O texto já tinha sido retirado de pauta na semana passada, quando foi apresentado pela primeira vez, por desacordo entre vereadores sobre medidas previstas na proposta do Executivo. A proposta atual traz a taxação de 2% para o serviço e cobranças paralelas de registro de outorga, taxa sobre o quilômetro rodado e a cobrança de R$ 187 para a liberação do alvará.
“Vou retirar o texto da pauta hoje, para podermos vota-lo quando houver a regulamentação exigida pelos motoristas. Mas, é preciso esclarecer que a cobrança não será feita para cada motorista, será feita sobre os 20% que empresa recolhe para liberação o registro e a utilização dos serviços pelo aplicativo”, disse o líder da prefeitura na Câmara, vereador Luís Cláudio (PP).
A direção da Associação dos Motoristas de Aplicativo em Mato Grosso participou de reunião com representantes da Secretaria de Mobilidade Urbana (Semob). O presidente do grupo, Cléber Cardoso, diz que algumas medidas exigidas no projeto de lei enviada, pois inviabiliza a prática dos serviços com preço diferencial.

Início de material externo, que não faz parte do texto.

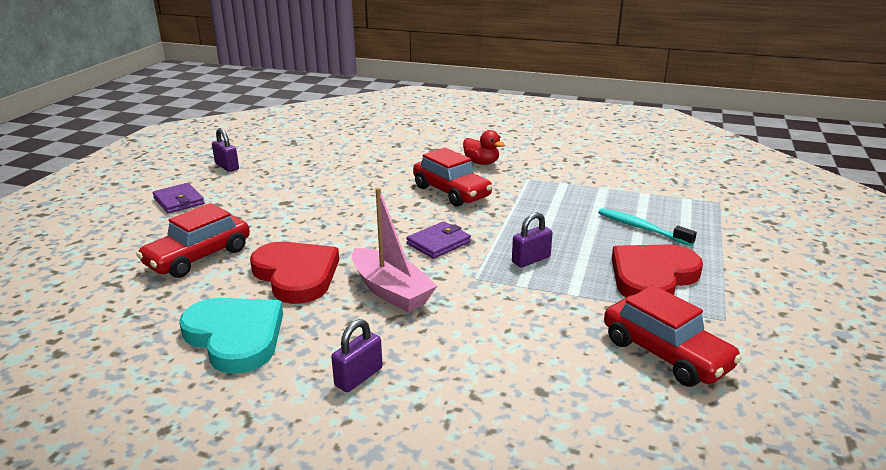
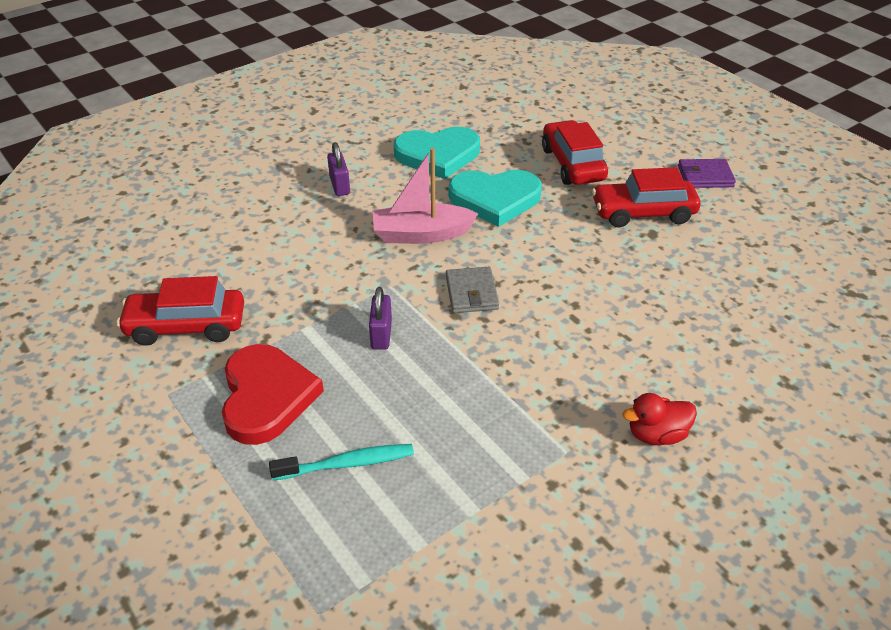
camera: 125 degrees right, 15 degrees up
(227, 167) = (787, 222): purple padlock -> none
(296, 275) = (495, 199): red heart -> turquoise heart
(438, 243) = (471, 293): purple wallet -> grey wallet
(451, 192) = (581, 358): red car -> red car (643, 213)

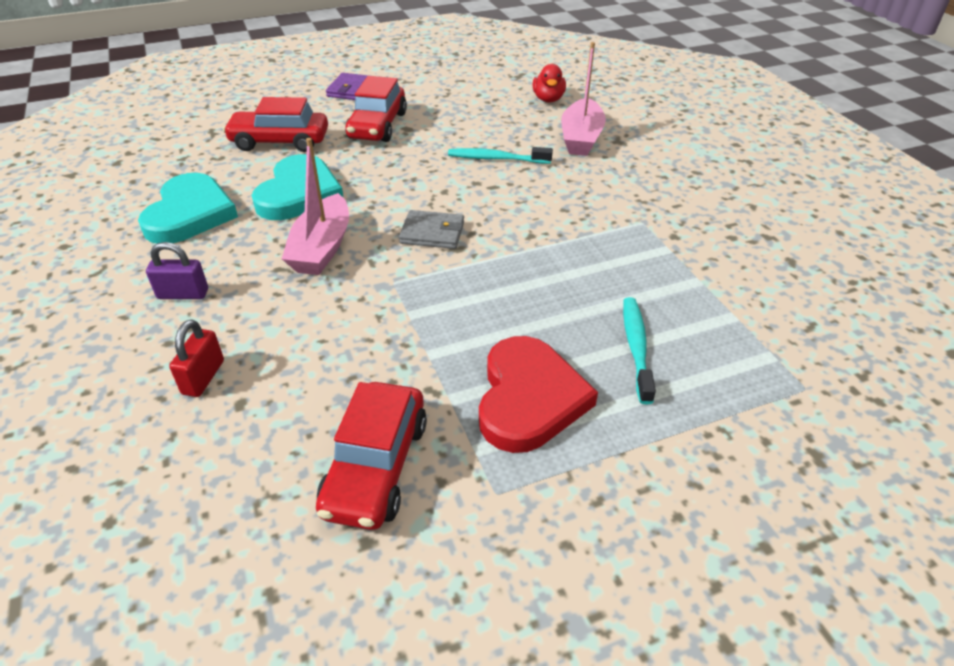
camera: 75 degrees left, 0 degrees up
(257, 224) = (203, 377): none -> red padlock
(266, 397) = (529, 398): red heart -> red heart turned 90 degrees clockwise
(381, 334) = (465, 299): purple padlock -> none
(631, 310) = (496, 159): none -> turquoise toothbrush
(656, 435) = (633, 180): red duck -> red duck (548, 99)
(728, 374) = (581, 138): none -> pink boat

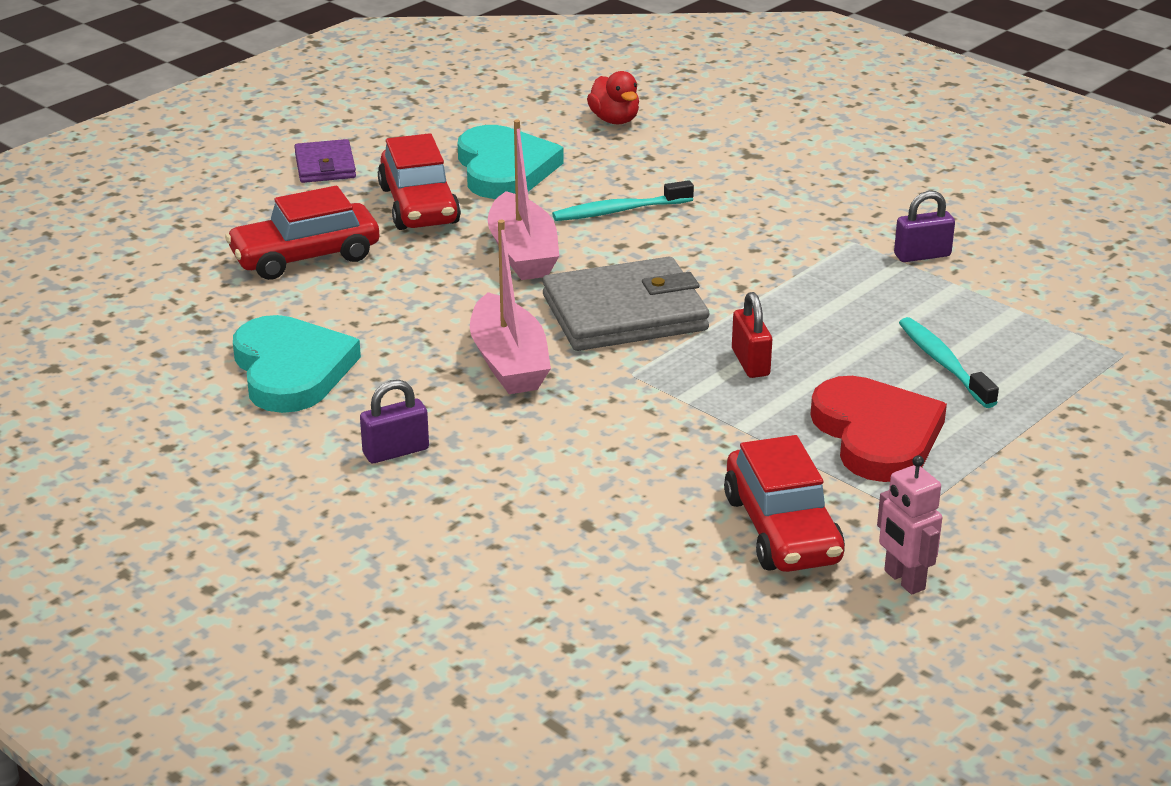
camera: 25 degrees left, 10 degrees down
(203, 377) = (520, 515): red padlock -> red padlock (750, 362)
(299, 193) = (408, 311): turquoise heart -> turquoise heart (504, 169)
(430, 568) = (904, 580): none -> pink robot
(432, 233) = (624, 313): grey wallet -> grey wallet, size x1.84
(581, 138) = (701, 161): pink boat -> pink boat (523, 253)
(687, 247) = (922, 255): none -> purple padlock

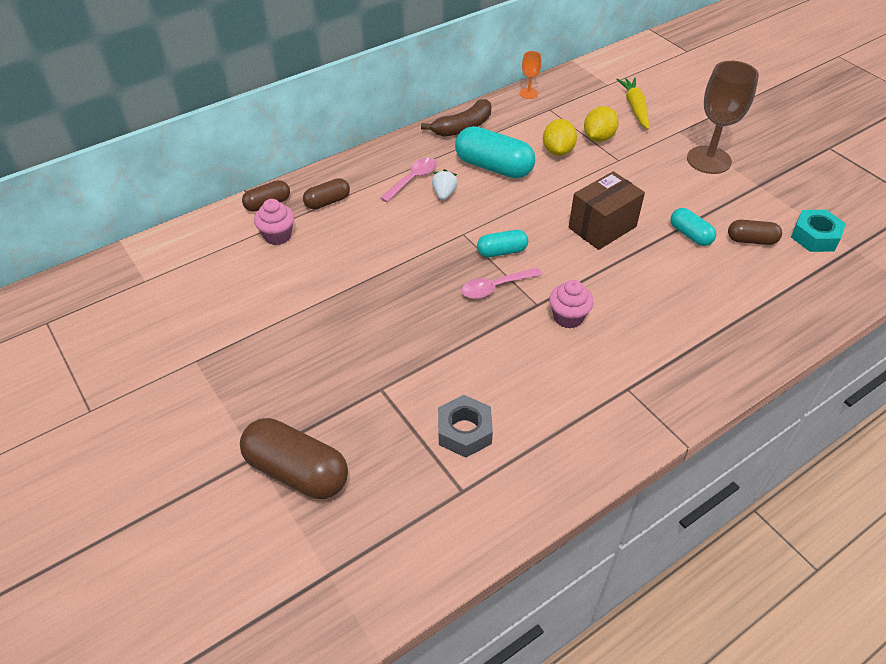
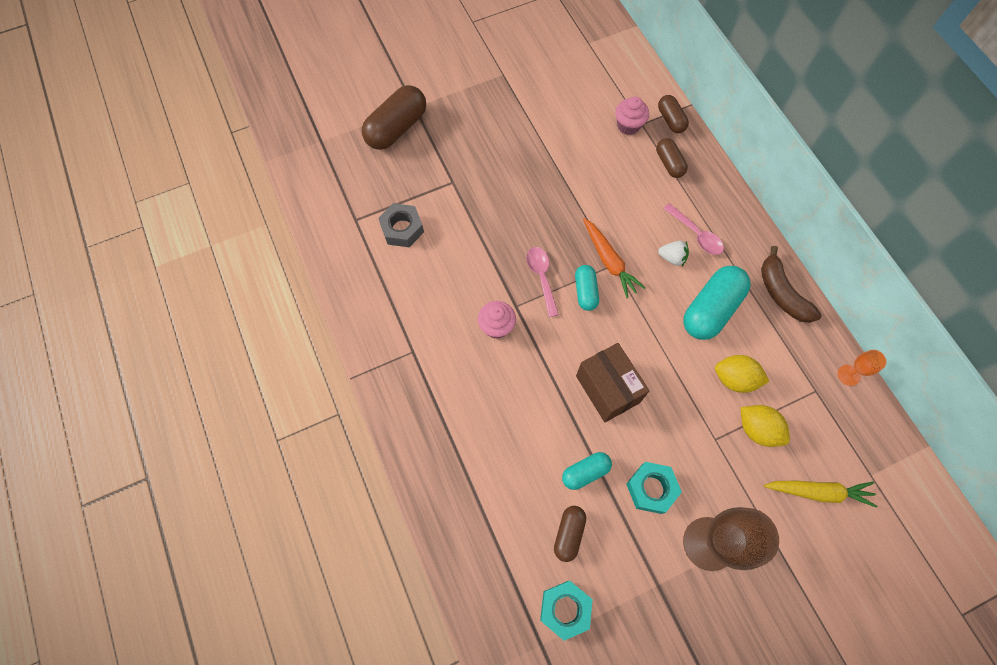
camera: 100 degrees right, 20 degrees up
(460, 237) = (609, 261): none -> orange carrot
(682, 193) = (651, 489): none -> turquoise nut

“Nós queremos que a regulamentação venha junto com a proposta de taxação porque sabemos que, se for aprovado como está, dificilmente seremos chamados para conversar sobre os direitos dos motoristas, e algumas medidas que prefeitura quer implantar inviabiliza o serviço por aplicativo”.
Hoje, em Cuiabá, há cerca de 4 mil motoristas licenciados para trabalhar via aplicativos de serviço de transporte, como Uber e 99 Pop. A licença é a legalização mínima aprovada pelo Congresso Nacional, no início do ano, para que o serviço funcione conforme a lei brasileira. Cada município fica responsável pela implantação de normas específicas conforme a demanda local.